SURINDER SINGH Vs. STATE OF HARYANA AND OTHERS

Decided On September 03, 2009
SURINDER SINGH Appellant
V/S
State Of Haryana And Others Respondents

JUDGEMENT

(1.) What a fall in standards? The teachers, who are more than parents to a child, are accused indecent sexual behaviour against a young child. Petitioner-teacher has shamefully stooped so low to molest a fourth class girl student. When dismissed, he still would look for interference by this Court. Schools are temple for learning. This incident takes place in the premises of Government Primary School at Bichpari, a temple of learning. The petitioner was detailed to teach as an interim arrangement. He asked the victim, Class IV th girl student, named, Komal, to bring a glass of water. In all innocence, she went to her 'GURU' with glass of water. To her shock, she was molested by this modern 'GURU' alongwith another teacher, Narinder Singh, who molested the hapless and helpless girl. The girl complained to her father, who then reported the matter to the Block Education Officer, Chhachhrauli. The matter was thereafter reported to civil police and an FIR under Section 354 IPC was also registered against the petitioner. The petitioner was placed under suspension, a mild knock on his knuckles. Charge sheet followed for being punished under Rule 7 of the Punishment and Appeal Rules. Subsequently, a decision was taken to dispense with the enquiry, considering the nature of allegations and the pious relationship that exists between the teacher and the taught and to avoid the young girl from being traumatized.

(2.) While dispensing with the regular enquiry and invoking the provisions of Article 311(2(b) of the Constitution of India, reliance was placed on the decision of the Supreme Court in the State of Himachal Pradesh v. Shree Ram Shekari, 2004 8 SCC 153. The petitioner was accordingly dismissed from service. He, however, was able to manage his acquittal from the criminal charge. The poor girl and her father apparently have been made to resile from their stand. The representation of the petitioner against the order of dismissal was rejected and he is now before this Court.

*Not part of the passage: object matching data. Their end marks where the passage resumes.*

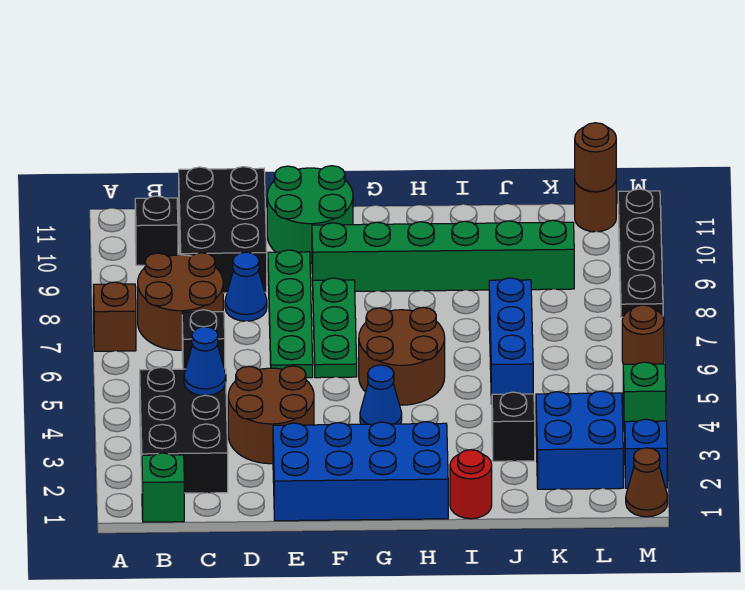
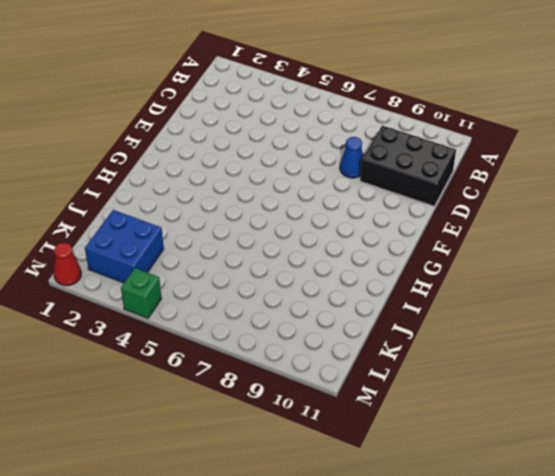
red 1x1 cone [54,243,81,286] -> brown 1x1 cone [626,448,668,517]
none -> brown 1x1 brick [94,282,136,351]
none -> green 1x1 brick [142,453,184,522]
none -> black 2x3 brick [140,367,228,493]

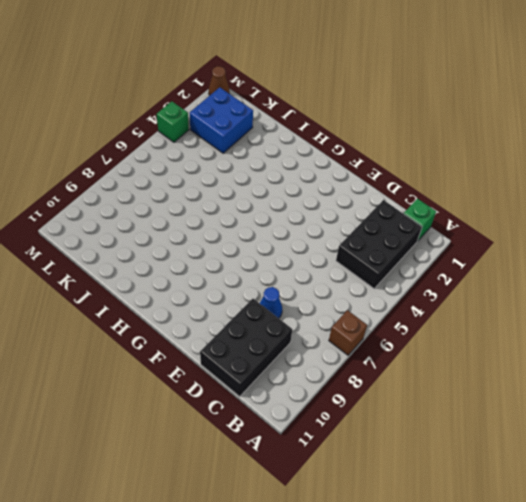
none -> brown 2x2 round brick [138,253,223,350]
none -> black 1x1 brick [135,196,178,265]
none -> black 1x1 brick [182,310,225,369]

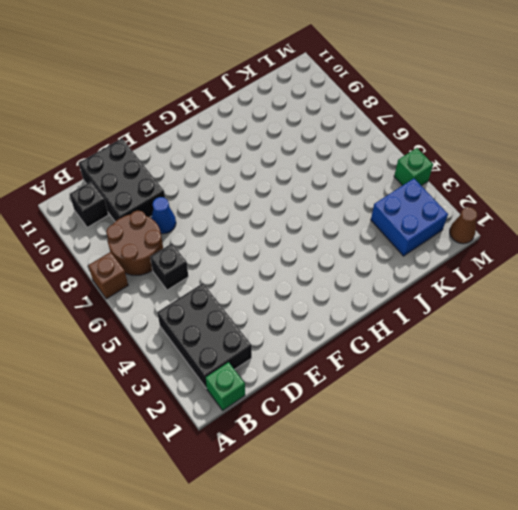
none -> brown 2x2 round brick [228,366,314,464]
none -> blue 2x4 brick [273,422,448,521]
none -> green 1x4 plate [268,250,313,378]

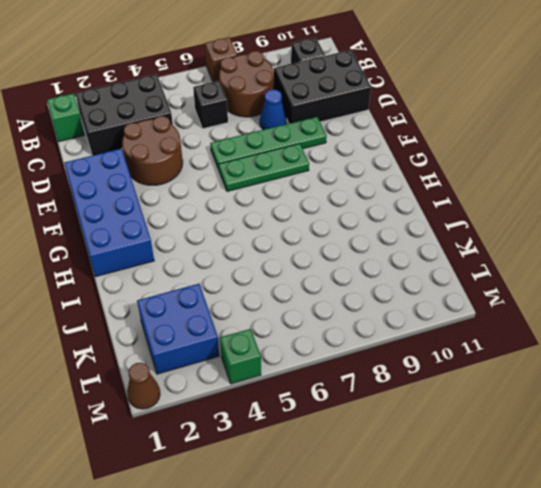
none -> green 2x2 round brick [267,166,353,263]
none -> green 1x6 brick [312,220,574,291]
none -> blue 1x1 cone [360,365,402,424]

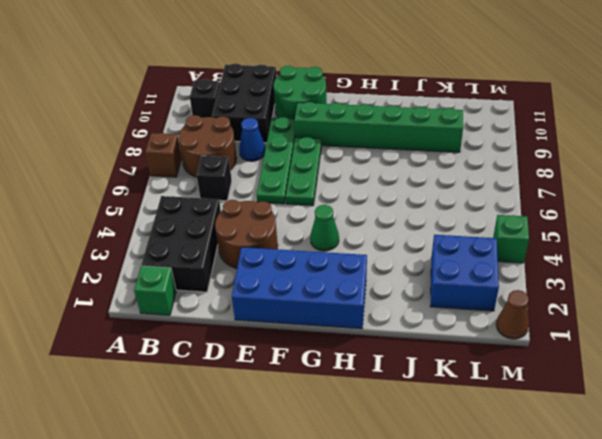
green 1x1 cone [310,205,339,251] -> blue 1x1 cone [360,365,402,424]
none -> brown 2x2 round brick [359,307,445,405]
none -> red 1x1 round brick [450,450,492,519]
none -> black 1x1 brick [492,392,535,461]

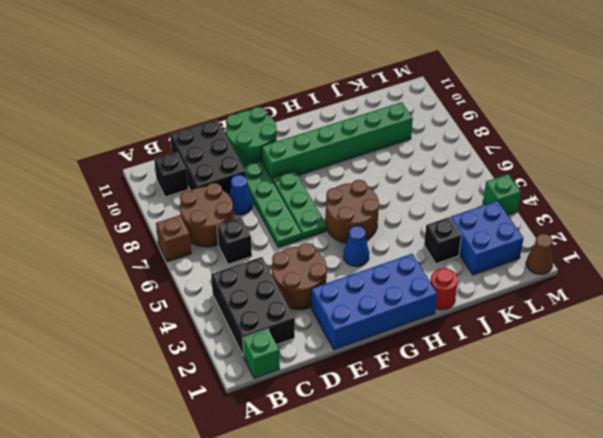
none -> blue 1x3 brick [489,278,533,404]
none -> brown 1x1 round brick [575,182,616,232]
none -> blue 1x1 brick [625,419,667,488]

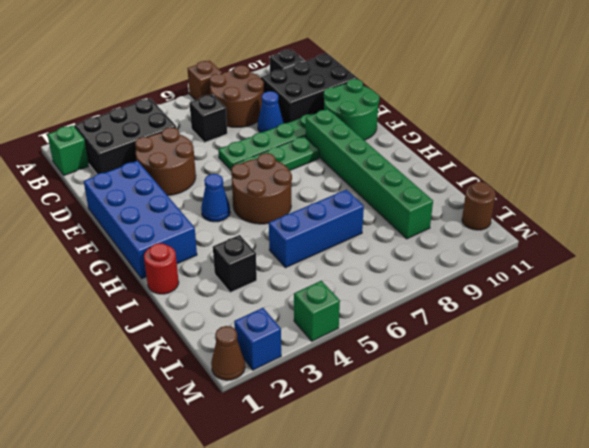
none -> blue 2x2 brick [536,391,623,489]
none -> brown 1x1 round brick [622,305,664,364]
none -> black 1x4 plate [618,189,663,317]

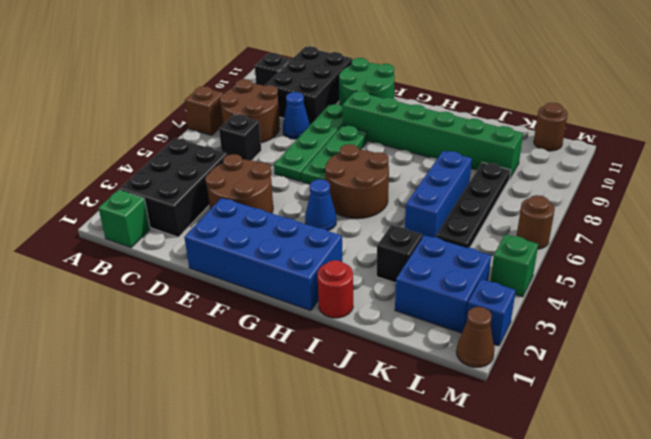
black 1x4 plate [436,162,511,248] -> black 1x4 plate moved to [618,189,663,317]
none -> blue 1x1 cone [184,327,226,396]
none -> brown 1x1 round brick [575,123,616,192]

(3.) The primary submission made in support of his plea is that there was no justification to dispense with the enquiry and that his dismissal from criminal charge would show that the allegation made against the petitioner were false. Counsel accordingly pleads that this may effect the order of his dismissal passed without holding any enquiry. In support, reference is made to the case of G.M. Tank v. State of Gujarat and Anr., 2006 AIR(SC) 2129. In this case, the Hon'ble Supreme Court did observe that if department enquiry and criminal proceedings are based on identical and similar set of facts and same witnesses are examined, then finding contrary to the one recorded in the criminal Court would be unfair and oppressive. In my considered opinion, the ratio laid down in this case would not be attracted to the facts of the present case. Present case is the one, where departmental enquiry was dispensed with on the ground that a 4th class girl student should not be exposed to the trauma of facing searching questions and proceedings to avoid harassment. It can not, thus, be said that the same set of witnesses had deposed in criminal as well as departmental proceedings. The Block Education Officer, to whom the matter was reported at the very first instance by the girl and her father, stood by his version before the court. The criminal Court might have acquitted the petitioner on the ground that the witnesses have resiled but the standard required in the criminal case and the departmental proceedings varies and are entirely different. Here once the enquiry has been dispensed with and an independent person is available to support the allegations as reliable witness, the ratio of law laid down in G.M.Tank's case would not apply.